Despite the great effort to develop an effective vaccine against tuberculosis (TB) there is currently no reliable and safe human challenge model that can be used for in vivo evaluation of new TB vaccine candidates and/or elucidation of the mechanisms of TB protective immunity. In this study, five volunteers were challenged with BCG intradermally (ID). Swab specimens were collected at multiple time points from the vaccination site pre- and post-vaccination to quantitate mycobacterial shedding as a surrogate of in vivo mycobacterial immunity. We compared the performance of the TaqMan qPCR assay against colony-forming unit cultures on 7H10 agar plates, and time to positivity (TTP) of mycobacterial growth indicator tubes (MGIT) in order to evaluate the reproducibility and sensitivity in measuring BCG burden in swab specimens. BCG was detected in swab specimens from all five volunteers by at least one method, and no single method was superior in terms of sensitivity and reproducibility. A comparison of all three methods showed significant correlations by Spearman's rank test between 7H10 agar plating and qPCR (R = 0.601, P = 0.00072), MGIT culture TTP and 7H10 agar plating (R = 0.412, P = 0.029) as well as MGIT culture TTP and qPCR (R = -0.708, P = 0.00003). However, the three methods were somewhat different with regard to early versus late detection of BCG shedding post-challenge. This ID BCG challenge model has unique potential to further explore correlations between reactogenicity and immune mechanisms involved in protection against mycobacterial infections, and could therefore become a reliable tool in the evaluation process of new TB vaccination strategies.

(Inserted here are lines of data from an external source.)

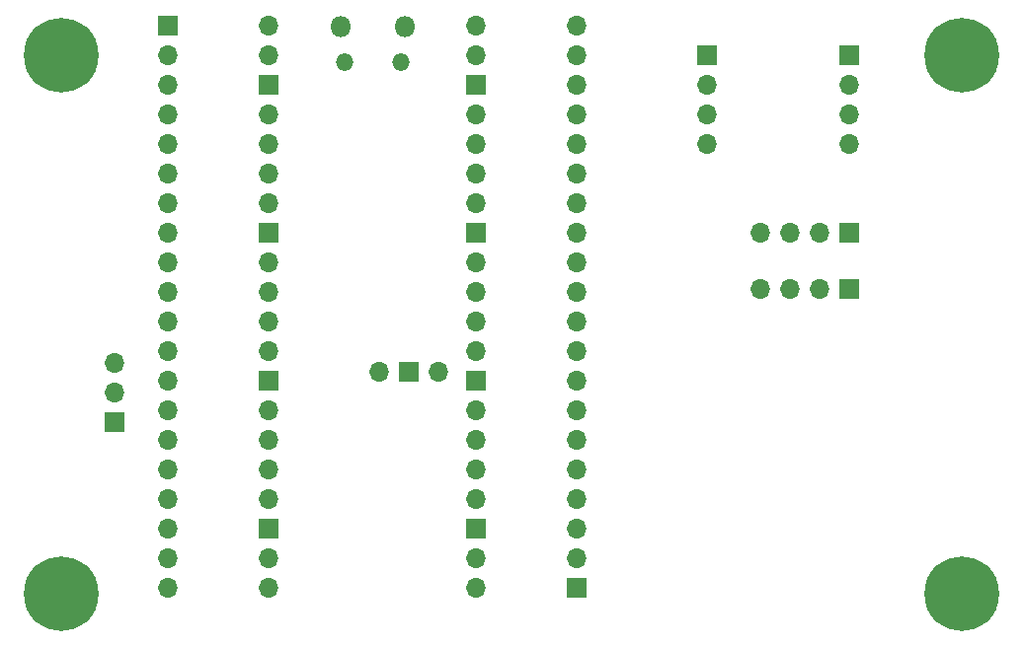
<source format=gbs>
%TF.GenerationSoftware,KiCad,Pcbnew,7.0.8*%
%TF.CreationDate,2023-11-16T15:54:20-08:00*%
%TF.ProjectId,wifi_pc_power_switch,77696669-5f70-4635-9f70-6f7765725f73,rev?*%
%TF.SameCoordinates,Original*%
%TF.FileFunction,Soldermask,Bot*%
%TF.FilePolarity,Negative*%
%FSLAX46Y46*%
G04 Gerber Fmt 4.6, Leading zero omitted, Abs format (unit mm)*
G04 Created by KiCad (PCBNEW 7.0.8) date 2023-11-16 15:54:20*
%MOMM*%
%LPD*%
G01*
G04 APERTURE LIST*
%ADD10R,1.700000X1.700000*%
%ADD11O,1.700000X1.700000*%
%ADD12C,0.800000*%
%ADD13C,6.400000*%
%ADD14O,1.800000X1.800000*%
%ADD15O,1.500000X1.500000*%
G04 APERTURE END LIST*
D10*
%TO.C,J7*%
X204216000Y-100330000D03*
D11*
X201676000Y-100330000D03*
X199136000Y-100330000D03*
X196596000Y-100330000D03*
%TD*%
D10*
%TO.C,J6*%
X204216000Y-95504000D03*
D11*
X201676000Y-95504000D03*
X199136000Y-95504000D03*
X196596000Y-95504000D03*
%TD*%
D10*
%TO.C,J1*%
X145796000Y-77724000D03*
D11*
X145796000Y-80264000D03*
X145796000Y-82804000D03*
X145796000Y-85344000D03*
X145796000Y-87884000D03*
X145796000Y-90424000D03*
X145796000Y-92964000D03*
X145796000Y-95504000D03*
X145796000Y-98044000D03*
X145796000Y-100584000D03*
X145796000Y-103124000D03*
X145796000Y-105664000D03*
X145796000Y-108204000D03*
X145796000Y-110744000D03*
X145796000Y-113284000D03*
X145796000Y-115824000D03*
X145796000Y-118364000D03*
X145796000Y-120904000D03*
X145796000Y-123444000D03*
X145796000Y-125984000D03*
%TD*%
D12*
%TO.C,H2*%
X211468000Y-80264000D03*
X212170944Y-78566944D03*
X212170944Y-81961056D03*
X213868000Y-77864000D03*
D13*
X213868000Y-80264000D03*
D12*
X213868000Y-82664000D03*
X215565056Y-78566944D03*
X215565056Y-81961056D03*
X216268000Y-80264000D03*
%TD*%
D10*
%TO.C,J5*%
X204216000Y-80264000D03*
D11*
X204216000Y-82804000D03*
X204216000Y-85344000D03*
X204216000Y-87884000D03*
%TD*%
D10*
%TO.C,J3*%
X192024000Y-80264000D03*
D11*
X192024000Y-82804000D03*
X192024000Y-85344000D03*
X192024000Y-87884000D03*
%TD*%
D10*
%TO.C,J4*%
X141199000Y-111760000D03*
D11*
X141199000Y-109220000D03*
X141199000Y-106680000D03*
%TD*%
D14*
%TO.C,U1*%
X160597000Y-77854000D03*
D15*
X160897000Y-80884000D03*
X165747000Y-80884000D03*
D14*
X166047000Y-77854000D03*
D11*
X154432000Y-77724000D03*
X154432000Y-80264000D03*
D10*
X154432000Y-82804000D03*
D11*
X154432000Y-85344000D03*
X154432000Y-87884000D03*
X154432000Y-90424000D03*
X154432000Y-92964000D03*
D10*
X154432000Y-95504000D03*
D11*
X154432000Y-98044000D03*
X154432000Y-100584000D03*
X154432000Y-103124000D03*
X154432000Y-105664000D03*
D10*
X154432000Y-108204000D03*
D11*
X154432000Y-110744000D03*
X154432000Y-113284000D03*
X154432000Y-115824000D03*
X154432000Y-118364000D03*
D10*
X154432000Y-120904000D03*
D11*
X154432000Y-123444000D03*
X154432000Y-125984000D03*
X172212000Y-125984000D03*
X172212000Y-123444000D03*
D10*
X172212000Y-120904000D03*
D11*
X172212000Y-118364000D03*
X172212000Y-115824000D03*
X172212000Y-113284000D03*
X172212000Y-110744000D03*
D10*
X172212000Y-108204000D03*
D11*
X172212000Y-105664000D03*
X172212000Y-103124000D03*
X172212000Y-100584000D03*
X172212000Y-98044000D03*
D10*
X172212000Y-95504000D03*
D11*
X172212000Y-92964000D03*
X172212000Y-90424000D03*
X172212000Y-87884000D03*
X172212000Y-85344000D03*
D10*
X172212000Y-82804000D03*
D11*
X172212000Y-80264000D03*
X172212000Y-77724000D03*
X163906100Y-107454000D03*
D10*
X166446100Y-107454000D03*
D11*
X168986100Y-107454000D03*
%TD*%
D12*
%TO.C,H1*%
X134252000Y-80264000D03*
X134954944Y-78566944D03*
X134954944Y-81961056D03*
X136652000Y-77864000D03*
D13*
X136652000Y-80264000D03*
D12*
X136652000Y-82664000D03*
X138349056Y-78566944D03*
X138349056Y-81961056D03*
X139052000Y-80264000D03*
%TD*%
%TO.C,H3*%
X134252000Y-126492000D03*
X134954944Y-124794944D03*
X134954944Y-128189056D03*
X136652000Y-124092000D03*
D13*
X136652000Y-126492000D03*
D12*
X136652000Y-128892000D03*
X138349056Y-124794944D03*
X138349056Y-128189056D03*
X139052000Y-126492000D03*
%TD*%
%TO.C,H4*%
X211468000Y-126492000D03*
X212170944Y-124794944D03*
X212170944Y-128189056D03*
X213868000Y-124092000D03*
D13*
X213868000Y-126492000D03*
D12*
X213868000Y-128892000D03*
X215565056Y-124794944D03*
X215565056Y-128189056D03*
X216268000Y-126492000D03*
%TD*%
D10*
%TO.C,J2*%
X180848000Y-125984000D03*
D11*
X180848000Y-123444000D03*
X180848000Y-120904000D03*
X180848000Y-118364000D03*
X180848000Y-115824000D03*
X180848000Y-113284000D03*
X180848000Y-110744000D03*
X180848000Y-108204000D03*
X180848000Y-105664000D03*
X180848000Y-103124000D03*
X180848000Y-100584000D03*
X180848000Y-98044000D03*
X180848000Y-95504000D03*
X180848000Y-92964000D03*
X180848000Y-90424000D03*
X180848000Y-87884000D03*
X180848000Y-85344000D03*
X180848000Y-82804000D03*
X180848000Y-80264000D03*
X180848000Y-77724000D03*
%TD*%
M02*

</source>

尽管人们付出了巨大努力来研发一种有效的抗结核疫苗,但目前尚无可靠且安全的人体激发模型可用于体内评估新型结核疫苗候选物和/或阐明结核保护性免疫机制。在本研究中,五名志愿者接受了皮内注射卡介苗(BCG)的激发。在接种前后的多个时间点从接种部位采集拭子标本,以定量分枝杆菌脱落情况,作为体内分枝杆菌免疫的替代指标。我们比较了TaqMan qPCR检测法与7H10琼脂平板上的菌落形成单位培养法以及分枝杆菌生长指示管(MGIT)的阳性时间(TTP),以评估测量拭子标本中卡介苗载量的重现性和敏感性。通过至少一种方法在所有五名志愿者的拭子标本中检测到了卡介苗,就敏感性和重现性而言,没有单一方法具有优势。对所有三种方法的比较表明,通过Spearman秩检验,7H10琼脂平板培养法与qPCR之间存在显著相关性(R = 0.601,P = 0.00072),MGIT培养TTP与7H10琼脂平板培养法之间存在显著相关性(R = 0.412,P = 0.029),以及MGIT培养TTP与qPCR之间存在显著相关性(R = -0.708,P = 0.00003)。然而,这三种方法在激发后卡介苗脱落的早期与晚期检测方面存在一定差异。这种皮内注射卡介苗激发模型具有独特的潜力,可进一步探索反应原性与抗分枝杆菌感染保护中涉及的免疫机制之间的相关性,因此可能成为新的结核疫苗接种策略评估过程中的可靠工具。